The U.S. News rankings are based on data provided by schools, as well as information from surveys of school leaders. Other factors include the amount of funding that faculty receive from the National Institutes of Health; the rates at which graduates enter primary care residencies in family practice, pediatrics and internal medicine; how selective each school is in admitting students; and the ratio of full-time science and clinical faculty to medical students. Medical specialty areas are ranked based on ratings made by medical school deans and senior faculty at peer institutions.

The diversity ranking is based on the proportion of students who come from groups that are underrepresented in medicine (URM), and for public schools like UCSF, how that compares to a state’s population. URMs include students who are Black or African American, Hispanic/Latino, American Indian or Alaska Native, and Native Hawaiian or other Pacific Islander.

U.S. News' rankings are published in the magazine’s 2023 issue of “Best Graduate Schools.”


About UCSF Psychiatry and Behavioral Sciences

The UCSF Department of Psychiatry and Behavioral Sciences and the Langley Porter Psychiatric Institute are among the nation's foremost resources in the fields of child, adolescent, adult, and geriatric mental health. Together they constitute one of the largest departments in the UCSF School of Medicine and the UCSF Weill Institute for Neurosciences, with a mission focused on research (basic, translational, clinical), teaching, patient care, and public service.

UCSF Psychiatry and Behavioral Sciences conducts its clinical, educational, and research efforts at a variety of locations in Northern California, including Langley Porter Psychiatric Hospital; UCSF Medical Centers at Parnassus Heights, Mission Bay, and Mount Zion; UCSF Benioff Children’s Hospitals in San Francisco and Oakland; Zuckerberg San Francisco General Hospital and Trauma Center; the San Francisco VA Health Care System; UCSF Fresno; and numerous community-based sites around the San Francisco Bay Area.

About the UCSF Weill Institute for Neurosciences

The UCSF Weill Institute for Neurosciences, established by the extraordinary generosity of Joan and Sanford I. "Sandy" Weill, brings together world-class researchers with top-ranked physicians to solve some of the most complex challenges in the human brain.

The UCSF Weill Institute leverages UCSF’s unrivaled bench-to-bedside excellence in the neurosciences.
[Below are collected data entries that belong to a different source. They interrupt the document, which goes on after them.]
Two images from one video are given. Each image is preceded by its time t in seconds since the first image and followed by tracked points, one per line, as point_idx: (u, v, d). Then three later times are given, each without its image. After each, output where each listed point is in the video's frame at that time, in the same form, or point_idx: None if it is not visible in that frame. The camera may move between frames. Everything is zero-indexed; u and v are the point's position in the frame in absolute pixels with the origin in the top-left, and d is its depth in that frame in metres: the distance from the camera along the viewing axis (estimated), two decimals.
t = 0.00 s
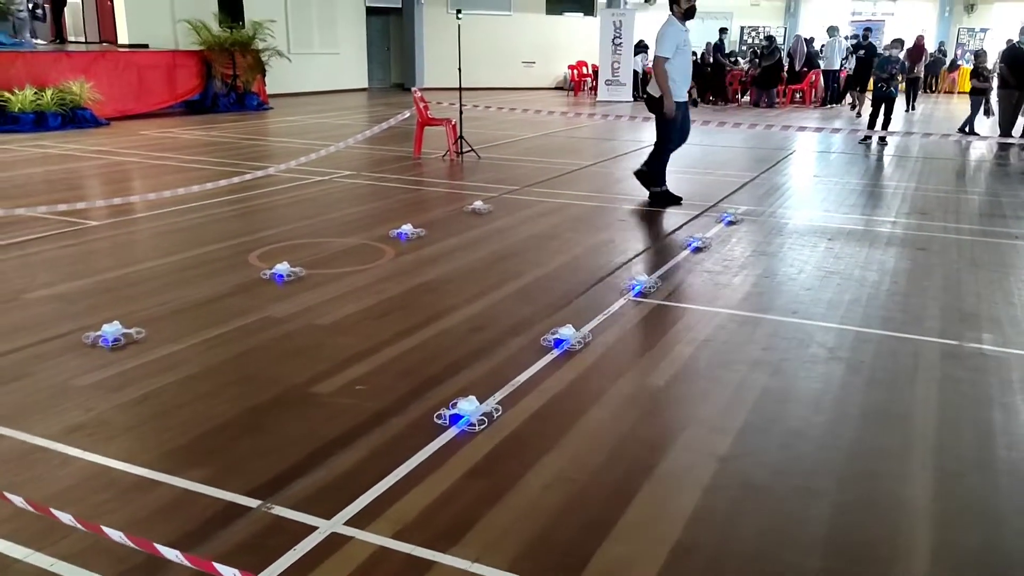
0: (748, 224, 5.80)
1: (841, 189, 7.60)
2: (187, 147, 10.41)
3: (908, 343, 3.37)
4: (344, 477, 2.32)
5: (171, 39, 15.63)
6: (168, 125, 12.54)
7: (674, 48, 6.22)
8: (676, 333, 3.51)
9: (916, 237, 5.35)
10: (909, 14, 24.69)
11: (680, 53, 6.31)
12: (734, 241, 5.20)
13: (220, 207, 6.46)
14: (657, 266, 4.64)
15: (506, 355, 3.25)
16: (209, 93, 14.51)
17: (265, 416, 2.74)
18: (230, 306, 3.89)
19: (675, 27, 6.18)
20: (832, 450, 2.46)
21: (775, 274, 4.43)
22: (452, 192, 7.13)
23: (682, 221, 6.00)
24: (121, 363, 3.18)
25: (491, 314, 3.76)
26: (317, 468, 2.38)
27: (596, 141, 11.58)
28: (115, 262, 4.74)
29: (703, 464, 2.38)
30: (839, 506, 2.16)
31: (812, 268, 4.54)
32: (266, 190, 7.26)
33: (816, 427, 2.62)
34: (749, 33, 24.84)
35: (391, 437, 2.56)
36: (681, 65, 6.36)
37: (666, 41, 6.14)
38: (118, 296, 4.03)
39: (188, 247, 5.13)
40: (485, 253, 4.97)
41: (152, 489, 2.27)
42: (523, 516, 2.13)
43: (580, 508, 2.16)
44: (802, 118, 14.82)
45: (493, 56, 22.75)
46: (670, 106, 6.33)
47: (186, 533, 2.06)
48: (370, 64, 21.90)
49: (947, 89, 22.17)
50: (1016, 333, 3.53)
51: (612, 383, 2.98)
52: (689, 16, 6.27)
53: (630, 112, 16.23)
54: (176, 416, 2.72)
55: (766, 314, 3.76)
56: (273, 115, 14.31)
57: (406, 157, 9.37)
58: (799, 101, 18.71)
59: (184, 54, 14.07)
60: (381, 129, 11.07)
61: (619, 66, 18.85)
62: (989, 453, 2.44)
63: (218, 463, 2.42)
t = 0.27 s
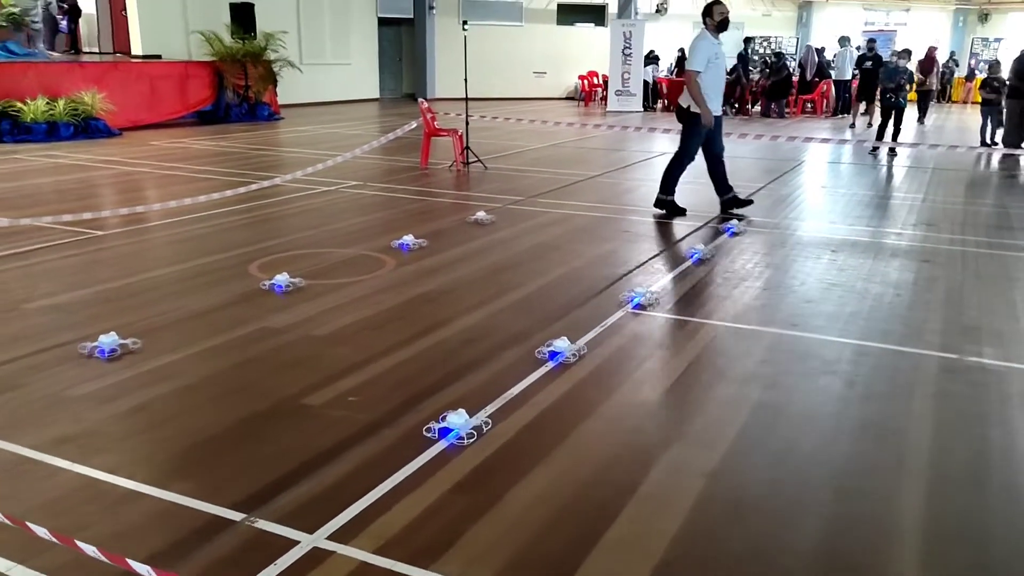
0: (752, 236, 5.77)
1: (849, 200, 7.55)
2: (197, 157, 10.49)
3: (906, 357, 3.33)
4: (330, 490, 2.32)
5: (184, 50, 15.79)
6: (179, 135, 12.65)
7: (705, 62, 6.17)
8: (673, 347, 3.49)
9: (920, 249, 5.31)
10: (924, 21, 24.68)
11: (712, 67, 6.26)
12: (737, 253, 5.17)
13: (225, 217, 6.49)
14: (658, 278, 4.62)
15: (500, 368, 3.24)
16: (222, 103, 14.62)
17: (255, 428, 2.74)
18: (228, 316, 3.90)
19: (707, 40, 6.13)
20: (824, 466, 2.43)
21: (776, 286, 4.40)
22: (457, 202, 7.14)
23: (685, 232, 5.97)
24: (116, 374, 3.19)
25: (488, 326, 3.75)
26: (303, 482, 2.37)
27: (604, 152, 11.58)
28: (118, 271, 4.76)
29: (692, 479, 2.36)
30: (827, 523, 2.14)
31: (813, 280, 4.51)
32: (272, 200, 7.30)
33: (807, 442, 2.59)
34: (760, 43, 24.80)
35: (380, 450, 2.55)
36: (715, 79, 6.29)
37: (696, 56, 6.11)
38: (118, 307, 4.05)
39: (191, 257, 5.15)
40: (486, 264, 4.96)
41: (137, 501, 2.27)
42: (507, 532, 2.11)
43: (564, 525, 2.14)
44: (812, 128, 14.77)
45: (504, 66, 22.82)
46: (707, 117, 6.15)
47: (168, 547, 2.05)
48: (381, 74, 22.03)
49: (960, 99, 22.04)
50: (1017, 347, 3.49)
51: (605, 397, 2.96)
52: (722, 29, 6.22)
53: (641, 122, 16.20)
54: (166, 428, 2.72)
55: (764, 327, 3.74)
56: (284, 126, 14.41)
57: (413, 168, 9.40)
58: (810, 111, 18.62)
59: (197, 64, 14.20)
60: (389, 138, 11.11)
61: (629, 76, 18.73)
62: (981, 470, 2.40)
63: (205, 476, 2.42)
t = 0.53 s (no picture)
0: (753, 246, 5.72)
1: (853, 210, 7.49)
2: (204, 166, 10.56)
3: (902, 370, 3.30)
4: (312, 503, 2.30)
5: (194, 61, 15.92)
6: (187, 144, 12.73)
7: (737, 72, 5.99)
8: (666, 358, 3.46)
9: (922, 260, 5.26)
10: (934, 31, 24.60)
11: (744, 77, 6.06)
12: (736, 264, 5.13)
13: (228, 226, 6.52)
14: (655, 288, 4.58)
15: (491, 379, 3.22)
16: (230, 112, 14.76)
17: (241, 438, 2.73)
18: (222, 326, 3.90)
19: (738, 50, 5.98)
20: (812, 481, 2.40)
21: (774, 298, 4.36)
22: (459, 212, 7.14)
23: (686, 241, 5.93)
24: (107, 383, 3.20)
25: (482, 337, 3.73)
26: (286, 494, 2.36)
27: (609, 161, 11.57)
28: (117, 280, 4.78)
29: (677, 494, 2.34)
30: (812, 540, 2.10)
31: (812, 291, 4.46)
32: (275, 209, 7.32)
33: (796, 456, 2.56)
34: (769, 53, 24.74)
35: (364, 462, 2.54)
36: (749, 90, 6.08)
37: (728, 65, 5.94)
38: (114, 315, 4.06)
39: (191, 266, 5.17)
40: (484, 273, 4.95)
41: (119, 512, 2.27)
42: (487, 546, 2.09)
43: (545, 540, 2.12)
44: (820, 138, 14.71)
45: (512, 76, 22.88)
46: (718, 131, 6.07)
47: (146, 558, 2.04)
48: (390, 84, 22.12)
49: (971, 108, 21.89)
50: (1015, 360, 3.44)
51: (595, 409, 2.93)
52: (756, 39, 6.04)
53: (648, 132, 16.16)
54: (153, 438, 2.72)
55: (759, 339, 3.70)
56: (292, 135, 14.47)
57: (417, 177, 9.41)
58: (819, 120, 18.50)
59: (206, 75, 14.31)
60: (395, 147, 11.13)
61: (636, 86, 18.84)
62: (972, 486, 2.37)
63: (189, 487, 2.41)
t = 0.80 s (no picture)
0: (752, 255, 5.70)
1: (854, 218, 7.47)
2: (208, 176, 10.60)
3: (898, 379, 3.28)
4: (300, 514, 2.30)
5: (200, 70, 16.01)
6: (191, 154, 12.79)
7: (762, 81, 6.09)
8: (660, 367, 3.45)
9: (922, 268, 5.24)
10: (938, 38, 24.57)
11: (771, 86, 6.16)
12: (734, 272, 5.12)
13: (229, 235, 6.54)
14: (653, 297, 4.57)
15: (484, 389, 3.21)
16: (236, 121, 14.85)
17: (232, 449, 2.73)
18: (218, 336, 3.91)
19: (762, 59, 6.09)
20: (803, 493, 2.39)
21: (771, 306, 4.34)
22: (459, 221, 7.15)
23: (686, 250, 5.91)
24: (100, 394, 3.20)
25: (476, 347, 3.72)
26: (274, 506, 2.35)
27: (611, 170, 11.58)
28: (115, 290, 4.80)
29: (667, 504, 2.32)
30: (802, 551, 2.09)
31: (810, 300, 4.45)
32: (278, 218, 7.35)
33: (788, 468, 2.54)
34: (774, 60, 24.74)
35: (354, 474, 2.53)
36: (775, 98, 6.17)
37: (753, 75, 6.07)
38: (111, 326, 4.07)
39: (189, 275, 5.19)
40: (481, 282, 4.95)
41: (106, 525, 2.26)
42: (473, 557, 2.08)
43: (532, 551, 2.10)
44: (823, 146, 14.72)
45: (516, 84, 22.95)
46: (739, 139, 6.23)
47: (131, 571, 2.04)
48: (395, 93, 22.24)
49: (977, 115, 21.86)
50: (1012, 368, 3.42)
51: (588, 419, 2.92)
52: (786, 48, 6.08)
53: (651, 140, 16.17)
54: (144, 449, 2.72)
55: (754, 348, 3.69)
56: (296, 144, 14.53)
57: (419, 186, 9.43)
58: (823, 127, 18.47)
59: (211, 85, 14.39)
60: (397, 156, 11.17)
61: (640, 93, 18.87)
62: (964, 497, 2.35)
63: (177, 498, 2.41)
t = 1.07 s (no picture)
0: (747, 260, 5.71)
1: (850, 223, 7.46)
2: (208, 184, 10.65)
3: (887, 385, 3.28)
4: (286, 521, 2.31)
5: (201, 78, 16.09)
6: (191, 162, 12.84)
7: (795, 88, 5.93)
8: (650, 373, 3.45)
9: (916, 273, 5.25)
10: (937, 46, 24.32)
11: (803, 93, 5.98)
12: (728, 278, 5.12)
13: (227, 243, 6.58)
14: (646, 302, 4.58)
15: (475, 395, 3.22)
16: (236, 129, 14.80)
17: (221, 456, 2.74)
18: (211, 344, 3.93)
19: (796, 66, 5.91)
20: (788, 498, 2.39)
21: (764, 312, 4.35)
22: (456, 227, 7.17)
23: (681, 256, 5.92)
24: (92, 402, 3.22)
25: (468, 353, 3.74)
26: (262, 512, 2.37)
27: (610, 175, 11.61)
28: (111, 298, 4.83)
29: (652, 510, 2.33)
30: (784, 557, 2.10)
31: (803, 306, 4.45)
32: (276, 226, 7.38)
33: (775, 474, 2.55)
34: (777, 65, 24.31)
35: (341, 480, 2.54)
36: (808, 105, 6.00)
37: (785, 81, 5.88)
38: (106, 334, 4.10)
39: (186, 283, 5.22)
40: (476, 288, 4.97)
41: (93, 531, 2.28)
42: (456, 564, 2.09)
43: (516, 557, 2.12)
44: (822, 151, 14.76)
45: (517, 91, 23.02)
46: (776, 148, 6.03)
47: None
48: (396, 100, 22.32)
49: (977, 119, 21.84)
50: (1001, 373, 3.43)
51: (577, 425, 2.93)
52: (817, 54, 5.93)
53: (651, 146, 16.19)
54: (135, 457, 2.74)
55: (746, 354, 3.70)
56: (297, 151, 14.57)
57: (418, 193, 9.47)
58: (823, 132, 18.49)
59: (212, 93, 14.44)
60: (396, 162, 11.21)
61: (640, 100, 18.91)
62: (949, 502, 2.36)
63: (165, 505, 2.42)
It unites three UCSF departments—Psychiatry and Behavioral Sciences, Neurology, and Neurological Surgery—that are highly esteemed for both patient care and research, as well as the Neuroscience Graduate Program, a cross-disciplinary alliance of nearly 100 UCSF faculty members from 15 basic-science departments, as well as the UCSF Institute for Neurodegenerative Diseases, a multidisciplinary research center focused on finding effective treatments for Alzheimer’s disease, frontotemporal dementia, Parkinson’s disease, and other neurodegenerative disorders.

About UCSF

The University of California, San Francisco (UCSF) is exclusively focused on the health sciences and is dedicated to promoting health worldwide through advanced biomedical research, graduate-level education in the life sciences and health professions, and excellence in patient care. UCSF Health, which serves as UCSF’s primary academic medical center, includes top-ranked specialty hospitals and other clinical programs, and has affiliations throughout the Bay Area.